→ **EXERCISE TASK**
From the passage below on US manufacturing jobs, copy out the stretch from "Robert Lawrence, a" through "continued to shrink." word for word.

** START PASSAGE TO READ **

Government spending initially fueled optimism. Manufacturing construction surged after the bipartisan infrastructure law, the CHIPS Act, and the Inflation Reduction Act. But that investment momentum slowed in 2025.

Even with aggressive policy support, experts say a true manufacturing employment boom is unlikely.
Robert Lawrence, a senior fellow at the Peterson Institute for International Economics, explains that manufacturing employment follows a predictable pattern in advanced economies. It rises during early development, then steadily declines — regardless of trade deficits or surpluses.
As consumers save money on cheaper goods, they tend to spend more on services, where job growth is stronger. That dynamic has played out clearly in the US, where recent payroll gains have been concentrated in healthcare, food services, and social assistance.
A Structural Shift That’s Hard to Reverse
“We’ve tried industrial policy. We’ve tried trade protection,” Lawrence says. Despite those efforts — even before Trump’s tariff initiatives — manufacturing employment has continued to shrink.
The takeaway is uncomfortable but clear: tariffs alone cannot reverse decades of economic transformation. Manufacturing hasn’t disappeared overnight, and it won’t come back overnight either. The forces reshaping the US labor market run deeper than trade policy — and they’re proving far harder to undo.

** END PASSAGE TO READ **
** START MATERIAL SHOWN **

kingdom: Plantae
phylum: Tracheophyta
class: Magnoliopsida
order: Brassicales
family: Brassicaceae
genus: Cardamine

** END MATERIAL SHOWN **

→ **THE ANSWER**
Robert Lawrence, a senior fellow at the Peterson Institute for International Economics, explains that manufacturing employment follows a predictable pattern in advanced economies. It rises during early development, then steadily declines — regardless of trade deficits or surpluses.
As consumers save money on cheaper goods, they tend to spend more on services, where job growth is stronger. That dynamic has played out clearly in the US, where recent payroll gains have been concentrated in healthcare, food services, and social assistance.
A Structural Shift That’s Hard to Reverse
“We’ve tried industrial policy. We’ve tried trade protection,” Lawrence says. Despite those efforts — even before Trump’s tariff initiatives — manufacturing employment has continued to shrink.